• Given task A:
Answer these questions about the stock option plan:
(i) On what date does the plan take effect?
(ii) In which state is the Company incorporated?
(iii) Which section of the Code defines "subsidiary corporation"?
• Given task B: Reproduce word for word the passage of the stock option plan starting with "means options to purchase Stock" and going on through "of any Subsidiary)".

-- start Text to read --

Exhibit 28.1


                  APPLIANCE RECYCLING CENTERS OF AMERICA, INC.
                   AMENDED AND RESTATED 1997 STOCK OPTION PLAN

                            Effective April 29, 1999


         1. PURPOSE. The purpose of this Plan is to provide a means whereby
APPLIANCE RECYCLING CENTERS OF AMERICA, INC., a Minnesota corporation, (the
"Company") may, through the grant of incentive stock options and nonqualified
stock options to Eligible Persons, as defined below, attract and retain persons
of ability as employees, officers and directors and motivate such persons to
exert their best efforts on behalf of the Company and any Subsidiary. As used
herein the term "Subsidiary" shall mean any corporation which at the time an
option is granted under this Plan qualifies as a subsidiary of the Company under
the definition of "subsidiary corporation" contained in Section 424(f) of the
Internal Revenue Code of 1986, as amended from time to time (the "Code"), or any
similar provision hereafter enacted, except that such term shall not include any
corporation which is classified as a foreign corporation pursuant to Section
7701 of the Code. The term "incentive stock options" means options to purchase
Common Stock, without par value, of the Company ("Stock") which at the time such
options are granted under this Plan qualify as incentive stock options within
the meaning of Section 422 of the Code. The term "nonqualified stock options"
means options to purchase Stock which at the time such options are granted under
this Plan do not qualify as incentive stock options. With respect to incentive
stock options, the term "Eligible Persons" includes "Employees," i.e., any
full-time employees (including officers and directors who are also employees) of
the Company or of any Subsidiary. With respect to nonqualified stock options,
"Eligible Persons" also includes "Independent" Directors of the Company (i.e.,
directors who are not full-time employees of the Company or of any Subsidiary)

-- end Text to read --
-- start Extracted information --

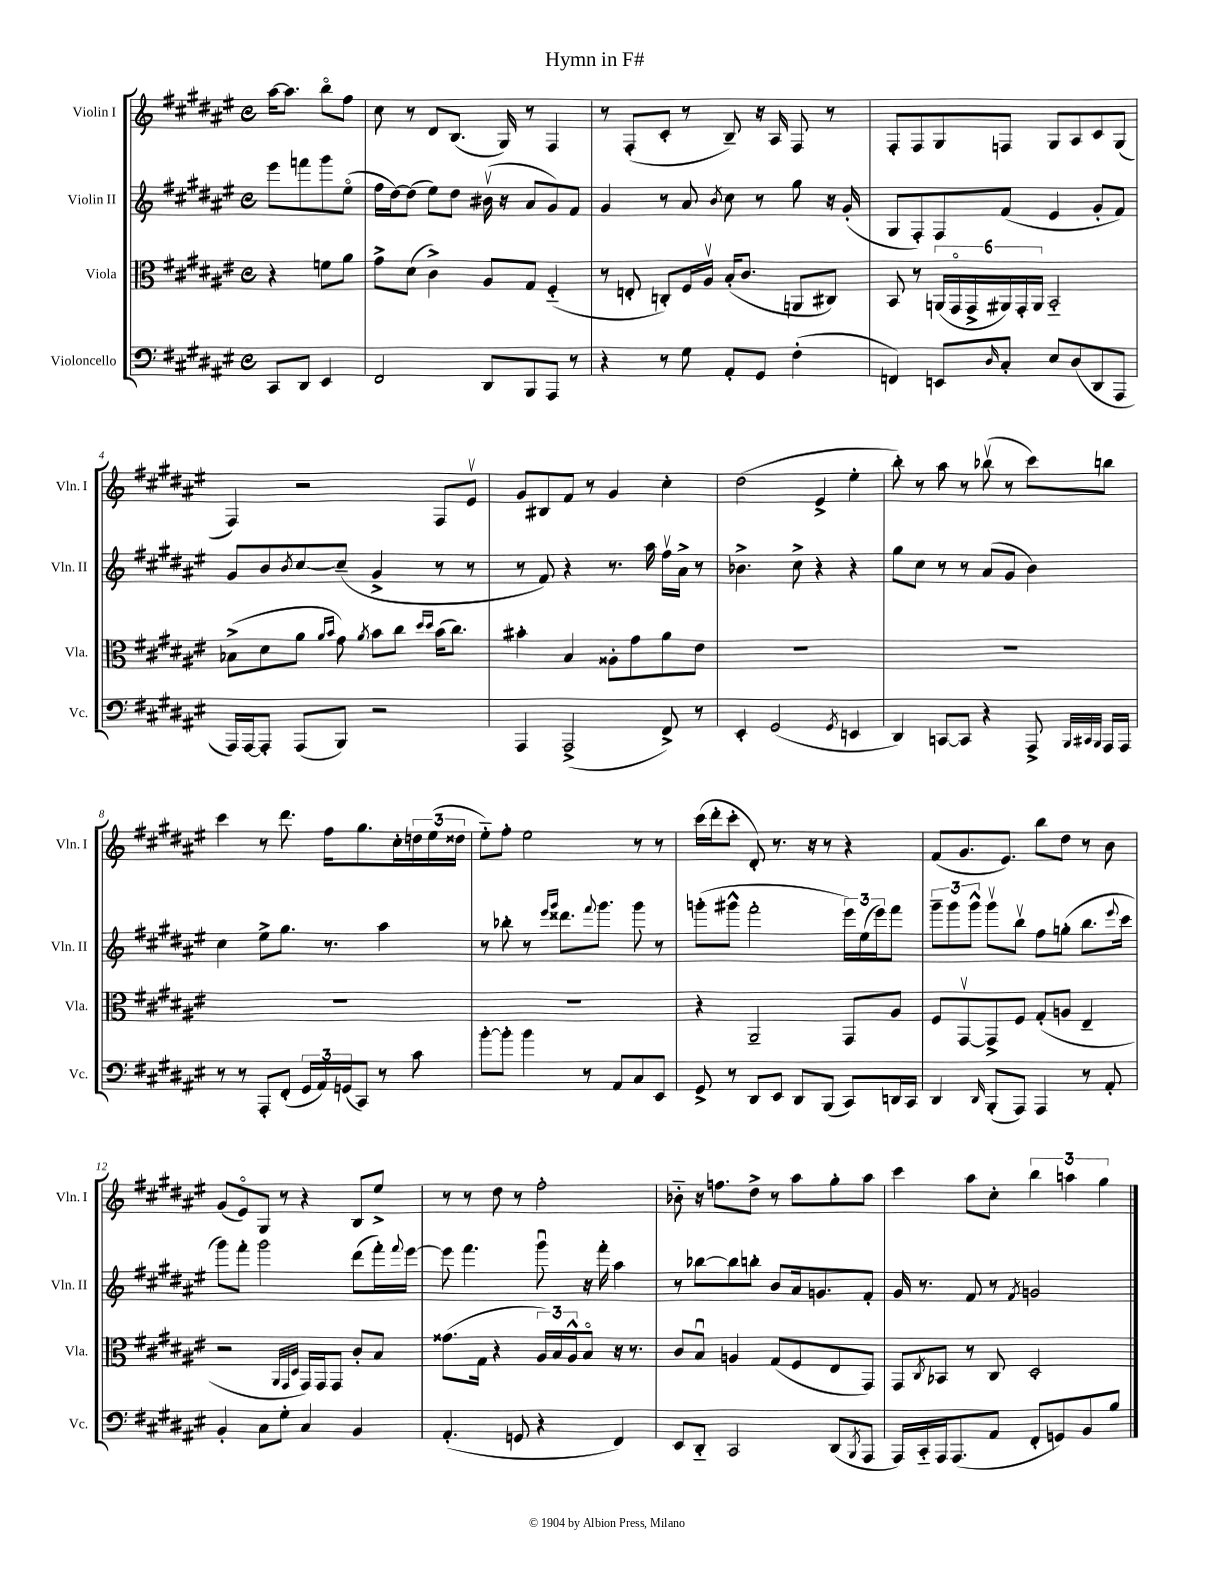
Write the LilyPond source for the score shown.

\header { title = "Hymn in F#" }
<<
\new StaffGroup <<
\new Staff = "s0" \with { instrumentName = "Violin I" shortInstrumentName = "Vln. I" } {
    \clef treble \key fis \major \defaultTimeSignature \time 4/4 \partial 2
    ais''16~ ais''8. b''8\flageolet fis''8 |
    cis''8 r8 dis'8 b8.( gis16) r8 fis4 |
    r8 fis8-.( cis'8-. r8 b8--) r16 ais16 fis8 r8 |
    fis8-. fis8 gis8 f8 gis8 ais8 cis'8 gis8( |
    fis4) r2 fis8 eis'8\upbow |
    gis'8 bis8 fis'8 r8 gis'4 cis''4-. |
    dis''2( eis'4-> eis''4-. |
    b''8-.) r8 ais''8 r8 bes''8\upbow( r8 cis'''8) b''8 |
    cis'''4 r8 dis'''8. fis''16 gis''8. cis''16-. \tuplet 3/2 { d''16 eis''16( disis''16 } |
    eis''8-_) fis''8-. eis''2 r8 r8 |
    cis'''16( dis'''16-. cis'''8-. dis'8-.) r8. r16 r8 r4 |
    fis'8( gis'8. eis'8.) b''8 dis''8 r8 b'8 |
    gis'8( eis'8\flageolet) gis8 r8 r4 b8 eis''8-> |
    r8 r8 dis''8 r8 fis''2-. |
    bes'8-_ r16 f''8. dis''8-> r8 ais''8 gis''8-. ais''8 |
    cis'''4 ais''8 cis''8-. \tuplet 3/2 { b''4 a''4 gis''4 } \bar "|." |
}
\new Staff = "s1" \with { instrumentName = "Violin II" shortInstrumentName = "Vln. II" } {
    \clef treble \key fis \major \defaultTimeSignature \time 4/4 \partial 2
    eis'''8 f'''8 gis'''8 eis''8\flageolet( |
    fis''16 dis''16~) dis''8( eis''8) dis''8 bis'16\upbow( r16 ais'8 gis'8) fis'8 |
    gis'4 r8 ais'8 \acciaccatura { b'8 } cis''8 r8 gis''8 r16 gis'16-.( |
    gis8 fis8-.) fis8 fis'8( eis'4 gis'8-. fis'8) |
    gis'8 b'8 \acciaccatura { b'8 } cis''8~ cis''8--( gis'4-> r8 r8 |
    r8 fis'8) r4 r8. ais''16 fis''16\upbow ais'16-> r8 |
    bes'4.-> cis''8-> r4 r4 |
    gis''8 cis''8 r8 r8 ais'8( gis'8 b'4) |
    cis''4 eis''8-> gis''8. r8. ais''4 |
    r8 bes''8-. r8 \grace { eis'''16 gis'''16 } disis'''8. \appoggiatura { fis'''8 } gis'''8. gis'''8 r8 |
    g'''8-.( gis'''8-^ fis'''2-. \tuplet 3/2 { eis'''16) eis''16( eis'''16) } fis'''8 |
    \tuplet 3/2 { gis'''8-- gis'''8 gis'''8-^ } gis'''8\upbow b''8\upbow fis''8 g''8-.( b''8. \appoggiatura { eis'''8 } cis'''16 |
    gis'''8) fis'''8-. gis'''2 dis'''8( fis'''16-.) \appoggiatura { fis'''8 } eis'''16~ |
    eis'''8 fis'''4. gis'''8\downbow r16 fis'''16-. ais''4 |
    r8 bes''8~ bes''8 b''8-. b'8 ais'16 g'8. fis'8-. |
    gis'16 r8. fis'8 r8 \acciaccatura { fis'8 } g'2 \bar "|." |
}
\new Staff = "s2" \with { instrumentName = "Viola" shortInstrumentName = "Vla." } {
    \clef alto \key fis \major \defaultTimeSignature \time 4/4 \partial 2
    r4 f'8 ais'8 |
    gis'8-> dis'8( cis'4->) ais8 gis8 fis4-_( |
    r8 e8-. c8-.) fis16 ais16\upbow b16-.( cis'8. a,8 cis8) |
    b,8 r8 \tuplet 6/4 { a,16( gis,16\flageolet gis,16-> ais,16) gis,16-. ais,16 } b,2-_ |
    bes8->( dis'8 ais'8 \grace { ais'16 b'16 } gis'8) \acciaccatura { ais'8 } b'8 cis''8 \grace { dis''16 dis''16 } b'16( cis''8.) |
    bis'4-. b4 aisis8-. gis'8 ais'8 eis'8 |
    R1 |
    R1 |
    R1 |
    R1 |
    r4 ais,2-- gis,8 ais8 |
    fis8 gis,8~\upbow gis,8-> fis8 gis8-.( a8 eis4-- |
    r2 \grace { ais,32 gis,32 dis32 } gis,16) gis,16 gis,8 cis'8-. b8 |
    gisis'8.( gis16 r4 \tuplet 3/2 { ais16) b16 ais16-^ } b8\flageolet r16 r8. |
    cis'8 b8\downbow a4 gis8( fis8 eis8 gis,8) |
    gis,8 \acciaccatura { cis8 } bes,8 r8 cis8 dis2-. \bar "|." |
}
\new Staff = "s3" \with { instrumentName = "Violoncello" shortInstrumentName = "Vc." } {
    \clef bass \key fis \major \defaultTimeSignature \time 4/4 \partial 2
    cis,8 dis,8 eis,4 |
    fis,2 dis,8 b,,8 ais,,8 r8 |
    r4 r8 gis8 ais,8-. gis,8 fis4-.( |
    f,4) e,8 \grace { dis16 } cis8-. eis8 dis8( dis,8 ais,,8 |
    ais,,16) ais,,16~ ais,,8-. ais,,8( b,,8) r2 |
    ais,,4 ais,,2->( fis,8->) r8 |
    eis,4-. gis,2( \acciaccatura { gis,8 } e,4 |
    dis,4) c,8~ c,8 r4 ais,,8-> \grace { b,,32 cis,32 b,,32 } ais,,16 ais,,16 |
    r8 r8 ais,,8-. fis,8-.( \tuplet 3/2 { gis,16 ais,16) g,16( } cis,8) r8 cis'8 |
    b'8~-. b'8-. b'4 r8 ais,8 cis8 eis,8 |
    gis,8-> r8 dis,8 eis,8 dis,8 b,,8( cis,8) d,16 cis,16 |
    dis,4 \grace { dis,16 } b,,8-.( ais,,8) ais,,4 r8 ais,8-. |
    b,4-. cis8 gis8-. cis4 b,4 |
    ais,4.-.( g,8 r4 fis,4) |
    eis,8 dis,8-_ cis,2 dis,8( \acciaccatura { b,,8 } ais,,8 |
    ais,,16) cis,16-_ ais,,16 ais,,8.( ais,8 fis,8-. g,8) b,8 b8 \bar "|." |
}
>>
>>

-- end Extracted information --

• Exercise solution A:
(i) April 29, 1999
(ii) Minnesota
(iii) Section 424(f)

• Exercise solution B:
means options to purchase Stock which at the time such options are granted under
this Plan do not qualify as incentive stock options. With respect to incentive
stock options, the term "Eligible Persons" includes "Employees," i.e., any
full-time employees (including officers and directors who are also employees) of
the Company or of any Subsidiary. With respect to nonqualified stock options,
"Eligible Persons" also includes "Independent" Directors of the Company (i.e.,
directors who are not full-time employees of the Company or of any Subsidiary)